Dossiers über drei Gruppierungen

Neben der Karte habe die Dokumentationsstelle auch drei Dossiers der größten Dachverbände islamischer Vereine in Österreich erarbeitet, nämlich ATIB, Milli-Görüs und Graue Wölfe, so Khorchide. In diesen Papieren werden neben der Herkunft und dem ideologischen Verständnis auch die Strukturen und Netzwerke bzw. etwaige Verbindungen ins Ausland der Dachverbände analysiert.

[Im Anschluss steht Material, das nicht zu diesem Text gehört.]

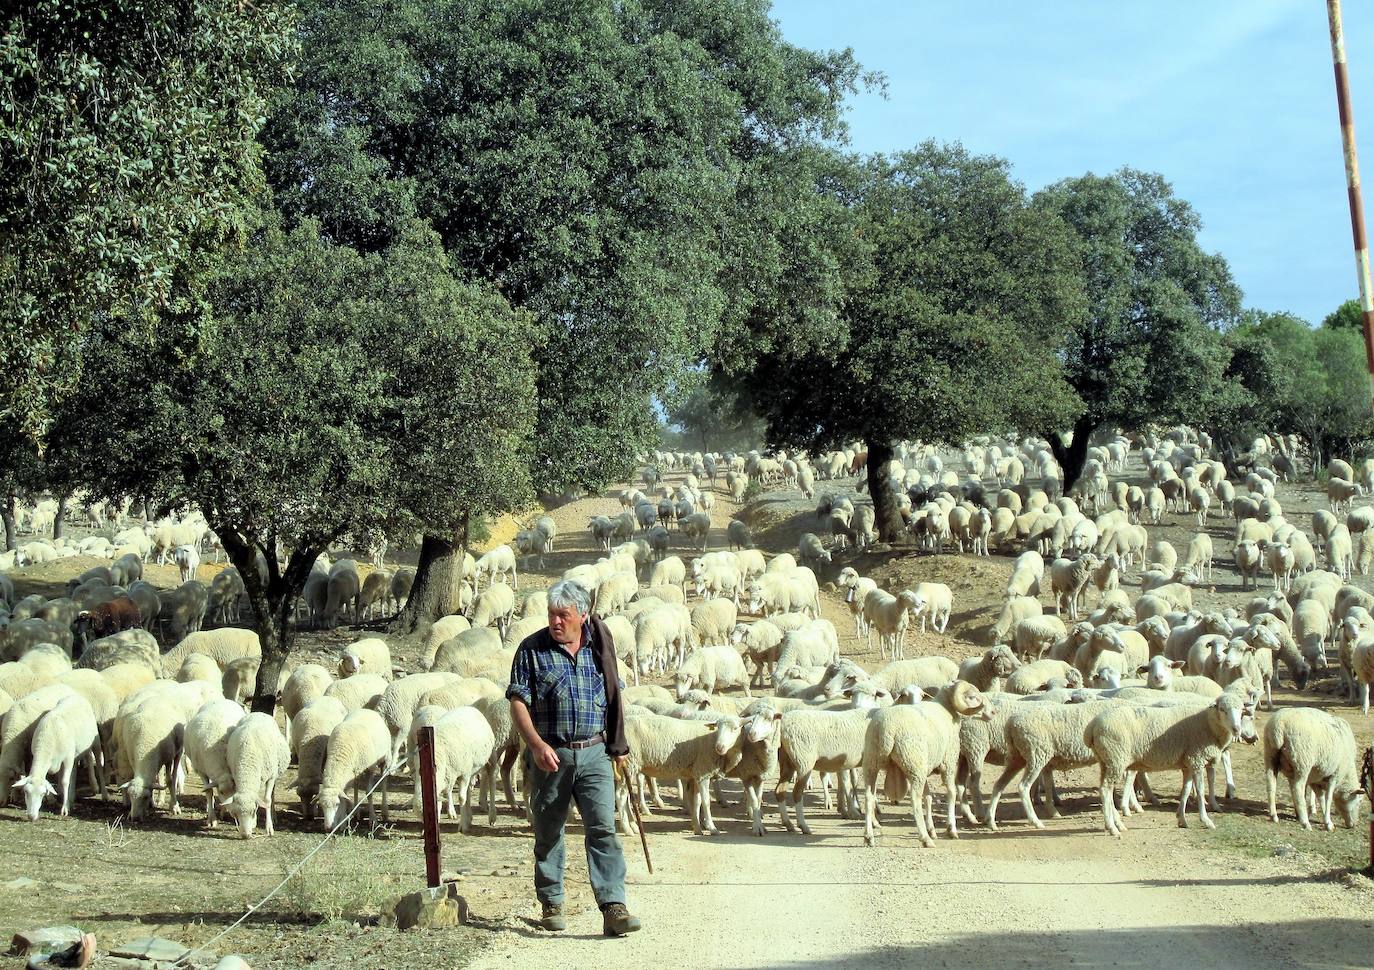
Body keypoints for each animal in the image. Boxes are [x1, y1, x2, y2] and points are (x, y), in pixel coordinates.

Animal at [184, 695, 248, 824]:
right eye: (221, 792)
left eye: (235, 790)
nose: (234, 813)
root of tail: (221, 699)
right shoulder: (201, 771)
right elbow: (209, 792)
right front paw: (212, 819)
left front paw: (223, 812)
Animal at [1082, 686, 1258, 829]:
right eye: (1222, 709)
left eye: (1241, 710)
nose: (1236, 729)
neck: (1208, 724)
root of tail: (1091, 727)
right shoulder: (1196, 759)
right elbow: (1201, 791)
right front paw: (1206, 820)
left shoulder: (1188, 763)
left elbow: (1185, 791)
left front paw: (1182, 819)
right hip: (1115, 759)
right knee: (1106, 789)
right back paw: (1112, 826)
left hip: (1106, 761)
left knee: (1105, 789)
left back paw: (1117, 822)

Bei ATIB, dem mehr als 60 Moschee-Einrichtungen hierzulande zuzuordnen sind, stelle sich etwa die Frage nach der Unabhängigkeit von der türkischen Politik. Und Milli-Görus sei der prominenteste Vertreter des „politischen Islam“ mit Nähe zur Muslimbruderschaft, so Khorchide. Milli-Görus ist laut dem Dossier in Österreich aktuell mit 48 Einrichtungen vertreten, 29 Moscheevereine sind den Grauen Wölfen zuzurechnen. Dabei gelten die Grauen Wölfe nicht unbedingt als islamische Gruppe, sondern vielmehr als nationalistische und rechtextreme Gruppierung.

Im Zuge der Forschungsarbeit habe man alle Verbände und Vereine um Stellungnahmen gebeten und sie gefragt, wie sie sich einen Islam europäischer Prägung vorstellen, so Khorchide: „Damit wollen wir einen inhaltlichen Diskurs anstoßen.“ Auch Aslan hofft, dass durch die Landkarte die öffentliche Debatte angestoßen und somit Reformbewegungen auch innerhalb der islamische Glaubensgemeinschaft ermöglicht werden.

Raab: Kein Generalverdacht

Keinesfalls wolle man alle Muslime damit unter „Generalverdacht“ stellen, sagte Raab. Doch dürfe man auch nicht „auf einem Auge blind sein“ und „gefährliche Entwicklungen des ‚politischen Islam‘“ ignorieren. Diese Tendenzen seien nämlich eine Gefahr für „unser Wertesystem und unsere liberale Demokratie“. Die Politik müsse dafür sorgen, dass nicht in Hinterzimmern und Hinterhöfen derartige Ideologien „unter dem Deckmantel der Toleranz“ verbreitet werden.

Die in der Karte abgebildeten Informationen können laut Raab auch für Behörden relevant sein. Etwa für Entscheidungen darüber, welcher Verein Partner für die Integration sein kann und welche Organisation Fördergeld bekommt. Auch für Sicherheitsbehörden könne sie von Interesse ein, ebenso für die Muslime in Österreich selbst, so die Integrationsministerin.